Falkland Islands oil and gas exploration Argos Resources Ltd has announced changes in its board of directors, until a general meeting of shareholders is announced, and the executive directors finalize the sale of its PL001 production license interests in the North Falkland Basin to JHI Associates. The Argos sold asset is expected to be a shareholding in JHI.
Meantime since July the company's shares have been suspended from trading on AIM London.
According to JHI Associates presentation they are a company based in Toronto, Canada, and is the premier Guyana-focused deepwater exploration company. With leadership actively exploring offshore Guyana since 1998, our world-class technical team has experience around the Atlantic Margin, including with Guyana’s basin-opening discoveries. JHI has been working with Super Major partners ExxonMobil and Total, and Guyana-based Mid-Atlantic Oil & Gas, Inc.
Argos provided an update of the proposed disposal of the PL001 Production license to JHI Associates.
On 3 May 2023, Argos announced that it had entered into a License Acquisition Agreement (LAA) with JHI, pursuant to which JHI would acquire Argos' PL001 Production License interests in the North Falkland Basin in return for consideration primarily comprising new JHI Common Shares. Assuming completion of the LAA, the Company's sole asset would be a holding in JHI Common Shares and in this scenario the Directors believed that it would be in the best interests of the Company and its shareholders to seek shareholder approval for cancellation of the admission of the Ordinary Shares to trading on AIM. The Disposal and the Cancellation were approved by Argos' shareholders at a general meeting of the Company held on 26 May 2023.

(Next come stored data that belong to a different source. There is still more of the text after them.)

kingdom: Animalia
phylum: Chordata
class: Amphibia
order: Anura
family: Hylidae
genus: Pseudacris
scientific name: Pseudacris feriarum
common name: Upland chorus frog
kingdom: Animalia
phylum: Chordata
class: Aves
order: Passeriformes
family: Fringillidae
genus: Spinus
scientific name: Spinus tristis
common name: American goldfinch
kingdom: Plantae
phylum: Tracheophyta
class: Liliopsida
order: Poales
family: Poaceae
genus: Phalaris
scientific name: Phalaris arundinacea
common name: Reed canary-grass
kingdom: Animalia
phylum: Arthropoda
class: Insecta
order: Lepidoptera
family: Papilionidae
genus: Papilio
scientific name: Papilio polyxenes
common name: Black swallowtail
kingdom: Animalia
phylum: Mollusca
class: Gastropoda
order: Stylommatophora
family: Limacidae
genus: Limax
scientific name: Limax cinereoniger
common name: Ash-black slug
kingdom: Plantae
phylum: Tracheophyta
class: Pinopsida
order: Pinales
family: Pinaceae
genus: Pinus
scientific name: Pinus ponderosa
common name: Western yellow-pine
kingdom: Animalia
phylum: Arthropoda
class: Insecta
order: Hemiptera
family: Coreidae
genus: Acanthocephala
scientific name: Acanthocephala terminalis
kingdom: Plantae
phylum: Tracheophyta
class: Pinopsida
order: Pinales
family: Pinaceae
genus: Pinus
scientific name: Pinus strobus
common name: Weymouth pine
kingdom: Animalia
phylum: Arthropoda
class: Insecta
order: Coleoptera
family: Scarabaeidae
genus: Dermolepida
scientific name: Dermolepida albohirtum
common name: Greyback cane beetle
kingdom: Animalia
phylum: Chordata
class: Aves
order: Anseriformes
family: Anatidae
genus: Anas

On 18 August 2023, the Company announced that to provide additional time for receipt of the required consent to the transfer of the License, Argos and JHI had signed an addendum to the LAA to extend the long stop date for completion to 30 September 2023.
The Company also confirmed that the Board intends to seek shareholder approval for the Company to be wound up and a liquidator appointed ahead of the Cancellation, conditional on the LAA completing.
In the Company's circular dated 3 May 2023, it was anticipated that the non-executive directors of the Company would resign as directors of the Company shortly after the Cancellation was effective. As the Company now intends to seek shareholder approval for the Company to be wound up and a liquidator appointed ahead of the Cancellation, the Company confirms that Dennis Carlton, Christopher Fleming and James Ragg have all resigned as non-executive directors of the Company with immediate effect.
Executive Chairman Ian Thomson, John Hogan, Managing Director, and Andrew Irvine Finance Director intend to remain as directors of the Company for the purposes of placing the Company into members voluntary liquidations, subject to the required shareholder approval being obtained, completion of the LAA and the Cancellation occurring.
Argos Resources will set out further details of its intention for the Company to be wound up and a liquidator appointed in a circular and notice of meeting to convene the general meeting, which is expected to be posted to shareholders on or around 31 August 2023.